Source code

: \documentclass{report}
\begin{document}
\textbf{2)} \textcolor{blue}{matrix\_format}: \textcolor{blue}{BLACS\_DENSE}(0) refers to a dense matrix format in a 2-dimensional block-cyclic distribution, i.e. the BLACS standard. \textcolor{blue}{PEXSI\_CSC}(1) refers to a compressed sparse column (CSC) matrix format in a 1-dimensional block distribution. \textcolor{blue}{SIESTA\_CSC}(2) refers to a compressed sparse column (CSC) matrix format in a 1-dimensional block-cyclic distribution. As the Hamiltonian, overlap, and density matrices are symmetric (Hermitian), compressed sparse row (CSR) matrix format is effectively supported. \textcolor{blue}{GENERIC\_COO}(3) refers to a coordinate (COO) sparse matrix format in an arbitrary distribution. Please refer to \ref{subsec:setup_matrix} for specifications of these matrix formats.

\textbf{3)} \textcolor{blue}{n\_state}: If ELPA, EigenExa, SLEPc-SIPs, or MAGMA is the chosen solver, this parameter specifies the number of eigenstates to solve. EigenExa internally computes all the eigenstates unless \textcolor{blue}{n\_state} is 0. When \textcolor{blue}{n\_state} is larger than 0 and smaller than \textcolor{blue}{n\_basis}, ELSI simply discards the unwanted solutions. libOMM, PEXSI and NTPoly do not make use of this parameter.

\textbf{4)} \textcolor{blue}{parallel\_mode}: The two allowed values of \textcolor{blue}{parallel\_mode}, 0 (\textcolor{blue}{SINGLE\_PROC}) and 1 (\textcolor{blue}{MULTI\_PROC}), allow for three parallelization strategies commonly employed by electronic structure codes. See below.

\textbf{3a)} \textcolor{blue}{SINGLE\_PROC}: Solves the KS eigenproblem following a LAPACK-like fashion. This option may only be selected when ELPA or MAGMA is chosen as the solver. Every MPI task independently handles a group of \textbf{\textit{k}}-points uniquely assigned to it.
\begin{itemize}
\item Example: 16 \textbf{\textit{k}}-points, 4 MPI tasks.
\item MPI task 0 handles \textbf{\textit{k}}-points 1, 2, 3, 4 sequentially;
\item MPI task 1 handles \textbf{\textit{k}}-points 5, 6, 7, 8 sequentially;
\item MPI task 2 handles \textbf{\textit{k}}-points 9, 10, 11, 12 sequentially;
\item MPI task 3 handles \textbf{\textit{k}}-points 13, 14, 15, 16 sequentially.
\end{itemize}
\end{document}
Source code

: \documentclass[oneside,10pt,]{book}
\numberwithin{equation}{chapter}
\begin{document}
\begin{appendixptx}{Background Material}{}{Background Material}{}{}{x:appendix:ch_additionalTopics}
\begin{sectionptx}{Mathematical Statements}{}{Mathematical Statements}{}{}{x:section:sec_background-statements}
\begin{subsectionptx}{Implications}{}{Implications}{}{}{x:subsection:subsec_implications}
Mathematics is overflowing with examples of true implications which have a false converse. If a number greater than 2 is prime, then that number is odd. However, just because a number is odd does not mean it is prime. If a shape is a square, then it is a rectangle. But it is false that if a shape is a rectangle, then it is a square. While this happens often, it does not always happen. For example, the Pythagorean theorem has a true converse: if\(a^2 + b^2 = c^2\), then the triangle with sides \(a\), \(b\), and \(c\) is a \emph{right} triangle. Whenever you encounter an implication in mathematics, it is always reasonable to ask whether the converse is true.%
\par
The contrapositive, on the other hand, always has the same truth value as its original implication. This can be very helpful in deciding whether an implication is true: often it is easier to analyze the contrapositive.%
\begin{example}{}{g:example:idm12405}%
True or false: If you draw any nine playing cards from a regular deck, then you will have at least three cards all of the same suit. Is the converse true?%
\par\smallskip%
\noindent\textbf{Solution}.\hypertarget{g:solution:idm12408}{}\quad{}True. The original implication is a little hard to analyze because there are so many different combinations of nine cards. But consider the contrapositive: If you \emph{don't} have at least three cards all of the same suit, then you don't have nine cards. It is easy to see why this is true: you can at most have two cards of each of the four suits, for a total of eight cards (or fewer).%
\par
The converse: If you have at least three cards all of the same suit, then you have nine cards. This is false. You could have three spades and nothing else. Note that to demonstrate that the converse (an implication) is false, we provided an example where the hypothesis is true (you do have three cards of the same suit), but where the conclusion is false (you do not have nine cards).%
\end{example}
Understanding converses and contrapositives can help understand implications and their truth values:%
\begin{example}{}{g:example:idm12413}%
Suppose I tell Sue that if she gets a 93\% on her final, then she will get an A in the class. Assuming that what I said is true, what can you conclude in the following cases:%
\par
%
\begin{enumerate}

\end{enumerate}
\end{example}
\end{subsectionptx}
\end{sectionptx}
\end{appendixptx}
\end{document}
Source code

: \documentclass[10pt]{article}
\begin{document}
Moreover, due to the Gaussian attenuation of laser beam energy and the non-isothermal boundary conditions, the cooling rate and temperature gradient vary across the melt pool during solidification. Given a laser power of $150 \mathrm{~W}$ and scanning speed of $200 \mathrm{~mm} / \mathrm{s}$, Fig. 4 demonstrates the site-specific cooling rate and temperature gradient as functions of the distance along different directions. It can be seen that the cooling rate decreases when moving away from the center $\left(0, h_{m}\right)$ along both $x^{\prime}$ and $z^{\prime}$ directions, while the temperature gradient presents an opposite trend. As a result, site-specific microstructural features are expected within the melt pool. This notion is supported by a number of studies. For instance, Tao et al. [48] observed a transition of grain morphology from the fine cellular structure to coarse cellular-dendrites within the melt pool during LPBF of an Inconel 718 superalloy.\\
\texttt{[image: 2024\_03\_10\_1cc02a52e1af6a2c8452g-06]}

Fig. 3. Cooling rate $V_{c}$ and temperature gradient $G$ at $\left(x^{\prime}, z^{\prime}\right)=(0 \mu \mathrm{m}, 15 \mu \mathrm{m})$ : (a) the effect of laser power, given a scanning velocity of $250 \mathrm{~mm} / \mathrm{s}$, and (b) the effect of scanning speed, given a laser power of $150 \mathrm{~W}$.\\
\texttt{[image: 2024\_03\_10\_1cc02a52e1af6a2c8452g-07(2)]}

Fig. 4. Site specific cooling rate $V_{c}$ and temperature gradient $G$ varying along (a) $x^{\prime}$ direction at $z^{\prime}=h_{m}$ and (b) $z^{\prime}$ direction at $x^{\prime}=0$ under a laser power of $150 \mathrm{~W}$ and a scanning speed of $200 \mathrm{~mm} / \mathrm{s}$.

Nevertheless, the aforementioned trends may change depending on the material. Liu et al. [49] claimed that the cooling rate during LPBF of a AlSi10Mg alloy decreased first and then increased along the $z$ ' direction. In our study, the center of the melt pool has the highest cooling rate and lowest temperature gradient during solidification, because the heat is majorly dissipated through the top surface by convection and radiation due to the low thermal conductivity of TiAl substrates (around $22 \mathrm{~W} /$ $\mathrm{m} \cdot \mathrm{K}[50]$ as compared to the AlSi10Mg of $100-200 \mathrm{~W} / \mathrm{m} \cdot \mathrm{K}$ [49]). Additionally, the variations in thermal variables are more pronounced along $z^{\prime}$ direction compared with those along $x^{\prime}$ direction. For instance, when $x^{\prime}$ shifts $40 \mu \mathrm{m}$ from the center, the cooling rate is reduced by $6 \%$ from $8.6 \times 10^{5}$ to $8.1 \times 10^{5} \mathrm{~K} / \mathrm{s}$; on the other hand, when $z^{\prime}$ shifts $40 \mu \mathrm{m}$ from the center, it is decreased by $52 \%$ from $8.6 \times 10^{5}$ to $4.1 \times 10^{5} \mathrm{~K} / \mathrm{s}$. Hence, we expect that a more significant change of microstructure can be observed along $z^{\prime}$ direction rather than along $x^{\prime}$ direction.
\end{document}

• _What is being asked_: Write out every entry exactly as it appears.

• _Response area_:
Source code

: \documentclass{report}
\begin{document}
\textbf{2)} \textcolor{blue}{matrix\_format}: \textcolor{blue}{BLACS\_DENSE}(0) refers to a dense matrix format in a 2-dimensional block-cyclic distribution, i.e. the BLACS standard. \textcolor{blue}{PEXSI\_CSC}(1) refers to a compressed sparse column (CSC) matrix format in a 1-dimensional block distribution. \textcolor{blue}{SIESTA\_CSC}(2) refers to a compressed sparse column (CSC) matrix format in a 1-dimensional block-cyclic distribution. As the Hamiltonian, overlap, and density matrices are symmetric (Hermitian), compressed sparse row (CSR) matrix format is effectively supported. \textcolor{blue}{GENERIC\_COO}(3) refers to a coordinate (COO) sparse matrix format in an arbitrary distribution. Please refer to \ref{subsec:setup_matrix} for specifications of these matrix formats.

\textbf{3)} \textcolor{blue}{n\_state}: If ELPA, EigenExa, SLEPc-SIPs, or MAGMA is the chosen solver, this parameter specifies the number of eigenstates to solve. EigenExa internally computes all the eigenstates unless \textcolor{blue}{n\_state} is 0. When \textcolor{blue}{n\_state} is larger than 0 and smaller than \textcolor{blue}{n\_basis}, ELSI simply discards the unwanted solutions. libOMM, PEXSI and NTPoly do not make use of this parameter.

\textbf{4)} \textcolor{blue}{parallel\_mode}: The two allowed values of \textcolor{blue}{parallel\_mode}, 0 (\textcolor{blue}{SINGLE\_PROC}) and 1 (\textcolor{blue}{MULTI\_PROC}), allow for three parallelization strategies commonly employed by electronic structure codes. See below.

\textbf{3a)} \textcolor{blue}{SINGLE\_PROC}: Solves the KS eigenproblem following a LAPACK-like fashion. This option may only be selected when ELPA or MAGMA is chosen as the solver. Every MPI task independently handles a group of \textbf{\textit{k}}-points uniquely assigned to it.
\begin{itemize}
\item Example: 16 \textbf{\textit{k}}-points, 4 MPI tasks.
\item MPI task 0 handles \textbf{\textit{k}}-points 1, 2, 3, 4 sequentially;
\item MPI task 1 handles \textbf{\textit{k}}-points 5, 6, 7, 8 sequentially;
\item MPI task 2 handles \textbf{\textit{k}}-points 9, 10, 11, 12 sequentially;
\item MPI task 3 handles \textbf{\textit{k}}-points 13, 14, 15, 16 sequentially.
\end{itemize}
\end{document}
Source code

: \documentclass[oneside,10pt,]{book}
\numberwithin{equation}{chapter}
\begin{document}
\begin{appendixptx}{Background Material}{}{Background Material}{}{}{x:appendix:ch_additionalTopics}
\begin{sectionptx}{Mathematical Statements}{}{Mathematical Statements}{}{}{x:section:sec_background-statements}
\begin{subsectionptx}{Implications}{}{Implications}{}{}{x:subsection:subsec_implications}
Mathematics is overflowing with examples of true implications which have a false converse. If a number greater than 2 is prime, then that number is odd. However, just because a number is odd does not mean it is prime. If a shape is a square, then it is a rectangle. But it is false that if a shape is a rectangle, then it is a square. While this happens often, it does not always happen. For example, the Pythagorean theorem has a true converse: if\(a^2 + b^2 = c^2\), then the triangle with sides \(a\), \(b\), and \(c\) is a \emph{right} triangle. Whenever you encounter an implication in mathematics, it is always reasonable to ask whether the converse is true.%
\par
The contrapositive, on the other hand, always has the same truth value as its original implication. This can be very helpful in deciding whether an implication is true: often it is easier to analyze the contrapositive.%
\begin{example}{}{g:example:idm12405}%
True or false: If you draw any nine playing cards from a regular deck, then you will have at least three cards all of the same suit. Is the converse true?%
\par\smallskip%
\noindent\textbf{Solution}.\hypertarget{g:solution:idm12408}{}\quad{}True. The original implication is a little hard to analyze because there are so many different combinations of nine cards. But consider the contrapositive: If you \emph{don't} have at least three cards all of the same suit, then you don't have nine cards. It is easy to see why this is true: you can at most have two cards of each of the four suits, for a total of eight cards (or fewer).%
\par
The converse: If you have at least three cards all of the same suit, then you have nine cards. This is false. You could have three spades and nothing else. Note that to demonstrate that the converse (an implication) is false, we provided an example where the hypothesis is true (you do have three cards of the same suit), but where the conclusion is false (you do not have nine cards).%
\end{example}
Understanding converses and contrapositives can help understand implications and their truth values:%
\begin{example}{}{g:example:idm12413}%
Suppose I tell Sue that if she gets a 93\% on her final, then she will get an A in the class. Assuming that what I said is true, what can you conclude in the following cases:%
\par
%
\begin{enumerate}

\end{enumerate}
\end{example}
\end{subsectionptx}
\end{sectionptx}
\end{appendixptx}
\end{document}
Source code

: \documentclass[10pt]{article}
\begin{document}
Moreover, due to the Gaussian attenuation of laser beam energy and the non-isothermal boundary conditions, the cooling rate and temperature gradient vary across the melt pool during solidification. Given a laser power of $150 \mathrm{~W}$ and scanning speed of $200 \mathrm{~mm} / \mathrm{s}$, Fig. 4 demonstrates the site-specific cooling rate and temperature gradient as functions of the distance along different directions. It can be seen that the cooling rate decreases when moving away from the center $\left(0, h_{m}\right)$ along both $x^{\prime}$ and $z^{\prime}$ directions, while the temperature gradient presents an opposite trend. As a result, site-specific microstructural features are expected within the melt pool. This notion is supported by a number of studies. For instance, Tao et al. [48] observed a transition of grain morphology from the fine cellular structure to coarse cellular-dendrites within the melt pool during LPBF of an Inconel 718 superalloy.\\
\texttt{[image: 2024\_03\_10\_1cc02a52e1af6a2c8452g-06]}

Fig. 3. Cooling rate $V_{c}$ and temperature gradient $G$ at $\left(x^{\prime}, z^{\prime}\right)=(0 \mu \mathrm{m}, 15 \mu \mathrm{m})$ : (a) the effect of laser power, given a scanning velocity of $250 \mathrm{~mm} / \mathrm{s}$, and (b) the effect of scanning speed, given a laser power of $150 \mathrm{~W}$.\\
\texttt{[image: 2024\_03\_10\_1cc02a52e1af6a2c8452g-07(2)]}

Fig. 4. Site specific cooling rate $V_{c}$ and temperature gradient $G$ varying along (a) $x^{\prime}$ direction at $z^{\prime}=h_{m}$ and (b) $z^{\prime}$ direction at $x^{\prime}=0$ under a laser power of $150 \mathrm{~W}$ and a scanning speed of $200 \mathrm{~mm} / \mathrm{s}$.

Nevertheless, the aforementioned trends may change depending on the material. Liu et al. [49] claimed that the cooling rate during LPBF of a AlSi10Mg alloy decreased first and then increased along the $z$ ' direction. In our study, the center of the melt pool has the highest cooling rate and lowest temperature gradient during solidification, because the heat is majorly dissipated through the top surface by convection and radiation due to the low thermal conductivity of TiAl substrates (around $22 \mathrm{~W} /$ $\mathrm{m} \cdot \mathrm{K}[50]$ as compared to the AlSi10Mg of $100-200 \mathrm{~W} / \mathrm{m} \cdot \mathrm{K}$ [49]). Additionally, the variations in thermal variables are more pronounced along $z^{\prime}$ direction compared with those along $x^{\prime}$ direction. For instance, when $x^{\prime}$ shifts $40 \mu \mathrm{m}$ from the center, the cooling rate is reduced by $6 \%$ from $8.6 \times 10^{5}$ to $8.1 \times 10^{5} \mathrm{~K} / \mathrm{s}$; on the other hand, when $z^{\prime}$ shifts $40 \mu \mathrm{m}$ from the center, it is decreased by $52 \%$ from $8.6 \times 10^{5}$ to $4.1 \times 10^{5} \mathrm{~K} / \mathrm{s}$. Hence, we expect that a more significant change of microstructure can be observed along $z^{\prime}$ direction rather than along $x^{\prime}$ direction.
\end{document}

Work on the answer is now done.